Landmark coordinate records:
———
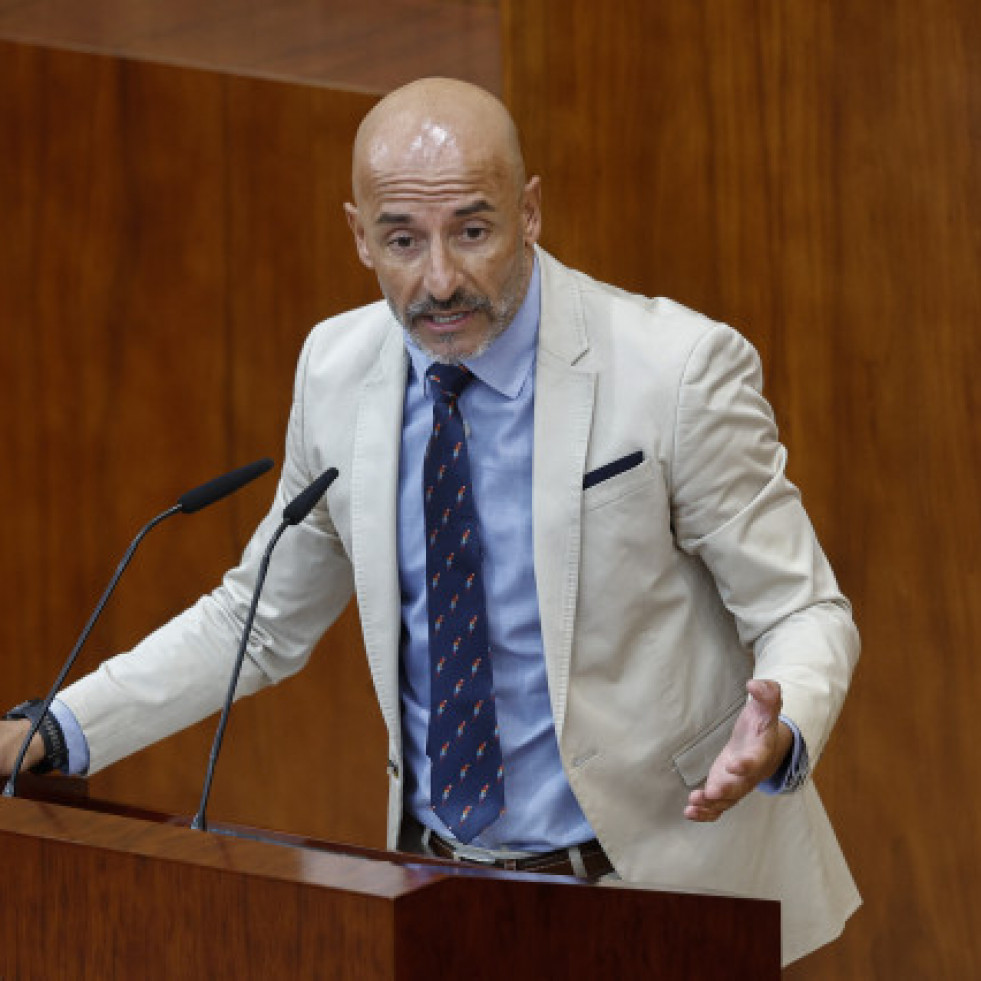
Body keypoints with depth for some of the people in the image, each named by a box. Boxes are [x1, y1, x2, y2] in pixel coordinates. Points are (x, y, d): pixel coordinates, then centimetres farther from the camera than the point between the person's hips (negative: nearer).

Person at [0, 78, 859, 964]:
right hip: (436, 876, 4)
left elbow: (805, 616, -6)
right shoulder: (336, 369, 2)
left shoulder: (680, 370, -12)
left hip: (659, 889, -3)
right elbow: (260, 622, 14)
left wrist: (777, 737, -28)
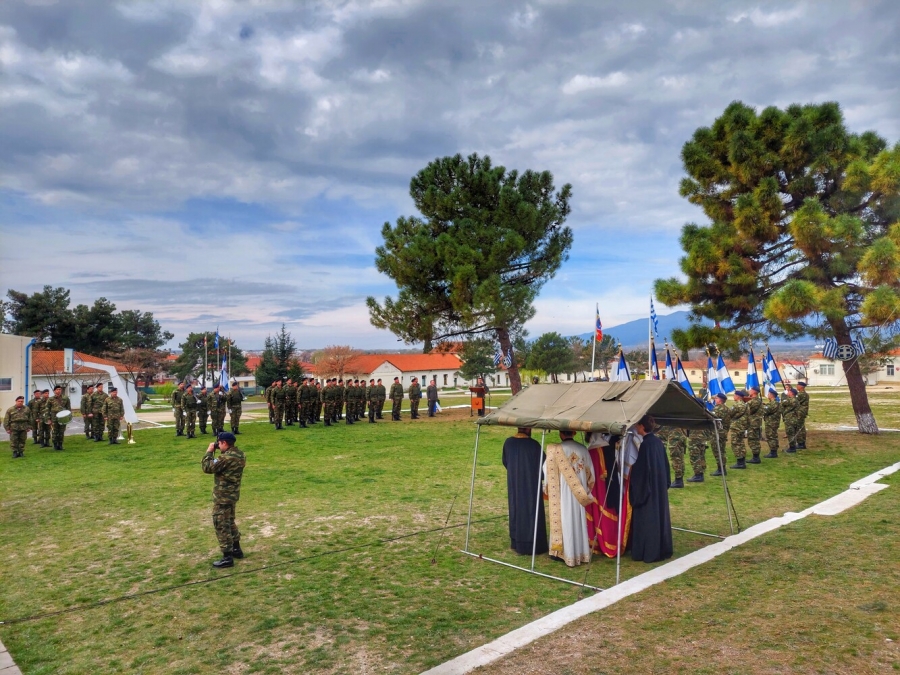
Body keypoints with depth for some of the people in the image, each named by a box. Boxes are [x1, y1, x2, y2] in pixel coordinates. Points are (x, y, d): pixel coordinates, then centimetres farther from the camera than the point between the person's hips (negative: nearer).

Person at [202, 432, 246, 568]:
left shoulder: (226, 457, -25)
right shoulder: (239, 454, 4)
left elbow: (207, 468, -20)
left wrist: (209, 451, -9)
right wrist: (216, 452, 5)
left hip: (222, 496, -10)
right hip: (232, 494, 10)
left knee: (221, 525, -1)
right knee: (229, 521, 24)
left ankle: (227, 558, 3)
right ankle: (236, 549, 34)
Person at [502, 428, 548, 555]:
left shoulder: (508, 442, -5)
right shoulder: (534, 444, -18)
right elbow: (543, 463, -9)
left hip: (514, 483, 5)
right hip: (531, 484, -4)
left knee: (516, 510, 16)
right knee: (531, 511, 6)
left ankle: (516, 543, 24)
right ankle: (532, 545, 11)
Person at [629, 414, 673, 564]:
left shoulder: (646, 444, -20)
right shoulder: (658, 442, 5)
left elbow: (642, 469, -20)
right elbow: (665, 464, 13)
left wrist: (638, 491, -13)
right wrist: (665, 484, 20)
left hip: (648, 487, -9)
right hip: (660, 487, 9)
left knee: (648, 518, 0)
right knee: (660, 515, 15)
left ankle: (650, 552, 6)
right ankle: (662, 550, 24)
———
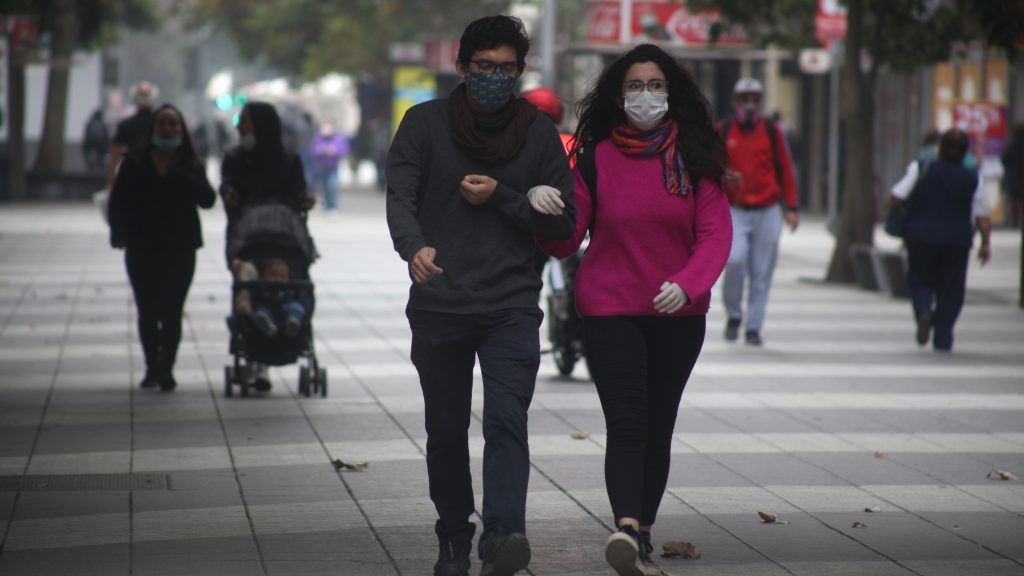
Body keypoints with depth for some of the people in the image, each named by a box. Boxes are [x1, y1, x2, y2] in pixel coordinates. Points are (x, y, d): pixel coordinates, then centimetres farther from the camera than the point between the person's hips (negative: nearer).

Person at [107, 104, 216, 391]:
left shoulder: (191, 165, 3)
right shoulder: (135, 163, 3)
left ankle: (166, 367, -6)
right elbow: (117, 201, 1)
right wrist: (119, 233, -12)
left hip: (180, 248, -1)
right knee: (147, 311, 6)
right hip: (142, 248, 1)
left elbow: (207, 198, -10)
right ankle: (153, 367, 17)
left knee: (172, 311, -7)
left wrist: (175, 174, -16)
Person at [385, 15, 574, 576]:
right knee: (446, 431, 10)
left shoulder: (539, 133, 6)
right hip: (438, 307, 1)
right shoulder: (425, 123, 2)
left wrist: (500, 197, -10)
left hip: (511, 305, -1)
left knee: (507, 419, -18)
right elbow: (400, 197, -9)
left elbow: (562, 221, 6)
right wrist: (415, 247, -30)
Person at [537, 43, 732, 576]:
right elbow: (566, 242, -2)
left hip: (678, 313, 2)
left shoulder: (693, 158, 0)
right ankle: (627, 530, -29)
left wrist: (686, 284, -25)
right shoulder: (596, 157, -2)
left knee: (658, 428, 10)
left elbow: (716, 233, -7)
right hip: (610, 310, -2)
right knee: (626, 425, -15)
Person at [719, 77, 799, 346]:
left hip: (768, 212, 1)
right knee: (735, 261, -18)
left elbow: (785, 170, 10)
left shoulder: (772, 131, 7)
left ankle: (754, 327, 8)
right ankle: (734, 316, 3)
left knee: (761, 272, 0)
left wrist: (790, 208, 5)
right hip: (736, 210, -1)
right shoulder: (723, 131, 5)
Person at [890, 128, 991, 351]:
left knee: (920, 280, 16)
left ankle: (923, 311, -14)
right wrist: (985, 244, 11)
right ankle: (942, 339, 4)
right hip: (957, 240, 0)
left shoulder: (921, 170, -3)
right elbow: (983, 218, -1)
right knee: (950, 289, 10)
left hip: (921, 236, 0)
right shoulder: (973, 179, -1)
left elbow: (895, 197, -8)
———
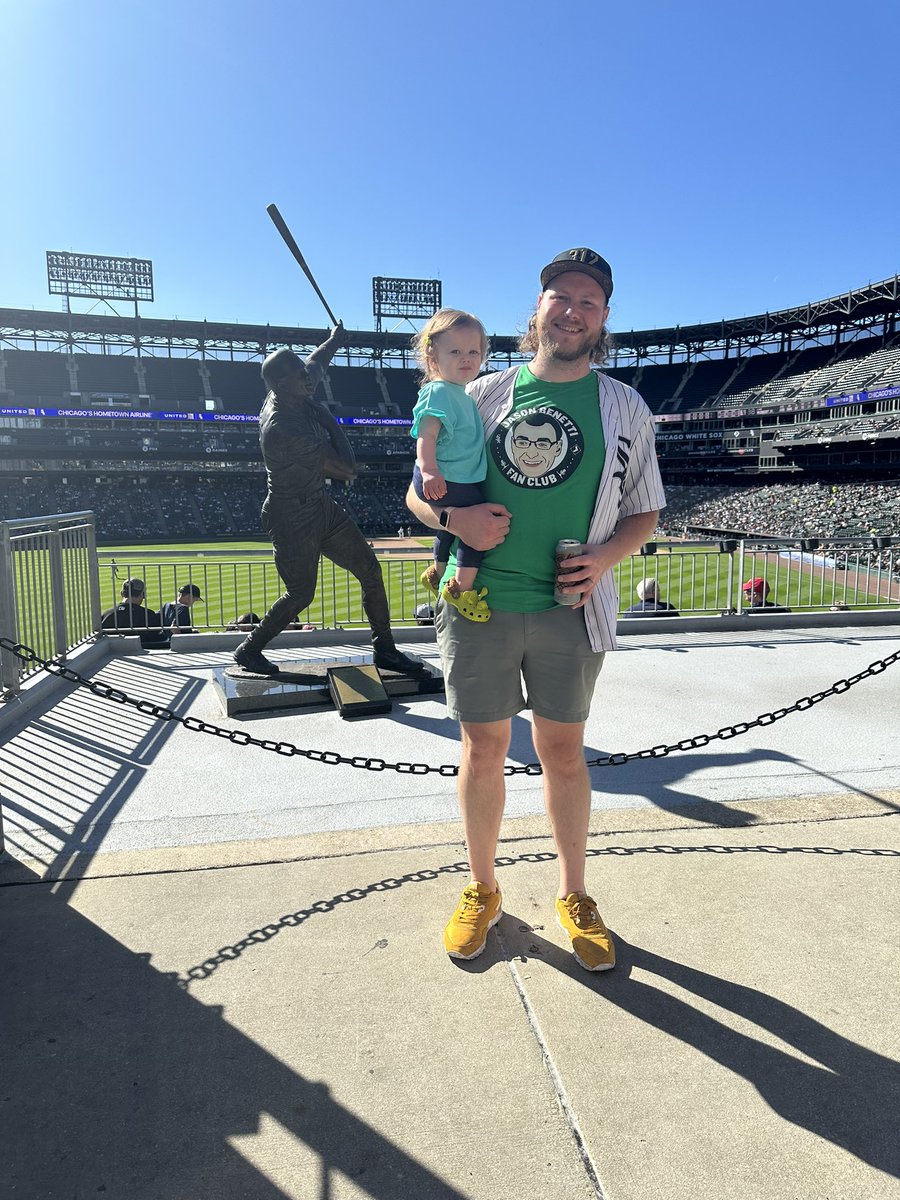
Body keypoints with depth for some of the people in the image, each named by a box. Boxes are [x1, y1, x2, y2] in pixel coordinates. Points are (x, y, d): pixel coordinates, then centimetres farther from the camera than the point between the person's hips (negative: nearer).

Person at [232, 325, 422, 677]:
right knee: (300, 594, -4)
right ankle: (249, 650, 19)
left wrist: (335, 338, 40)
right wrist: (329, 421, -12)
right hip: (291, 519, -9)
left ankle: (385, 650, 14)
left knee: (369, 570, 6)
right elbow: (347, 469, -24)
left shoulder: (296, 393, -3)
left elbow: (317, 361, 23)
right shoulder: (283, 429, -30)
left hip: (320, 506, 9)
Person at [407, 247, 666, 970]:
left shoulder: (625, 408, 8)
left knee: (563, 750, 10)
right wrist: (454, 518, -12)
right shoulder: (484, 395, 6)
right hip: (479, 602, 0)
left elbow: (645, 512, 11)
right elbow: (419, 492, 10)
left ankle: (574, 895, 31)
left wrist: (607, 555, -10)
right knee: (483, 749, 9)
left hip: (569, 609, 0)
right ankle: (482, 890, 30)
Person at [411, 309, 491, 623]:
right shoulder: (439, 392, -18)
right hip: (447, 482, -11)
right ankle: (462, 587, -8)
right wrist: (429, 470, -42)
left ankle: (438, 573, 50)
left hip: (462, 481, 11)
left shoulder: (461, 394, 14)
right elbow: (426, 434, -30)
———
### Task
Offset every number in the keypoint coordinates by adding 15 to it. Rewrite the material starting with the line with "right wrist: (454, 518, -12)" and going on through the line with "right elbow: (426, 434, -30)", and keep the person box lines in place and unchanged.

### Result of this exercise
right wrist: (469, 533, 3)
right shoulder: (499, 410, 21)
right hip: (494, 617, 15)
left elbow: (660, 527, 26)
right elbow: (434, 507, 25)
left ankle: (589, 910, 46)
left wrist: (622, 570, 5)
right knee: (498, 764, 24)
left hip: (584, 624, 15)
right ankle: (497, 905, 45)
Person at [411, 309, 491, 623]:
right shoulder: (454, 407, -3)
right hip: (462, 497, 4)
right ankle: (477, 602, 7)
right wrist: (444, 485, -27)
left ankle: (453, 588, 65)
left hip: (477, 496, 26)
left shoulder: (476, 409, 29)
right elbow: (441, 449, -15)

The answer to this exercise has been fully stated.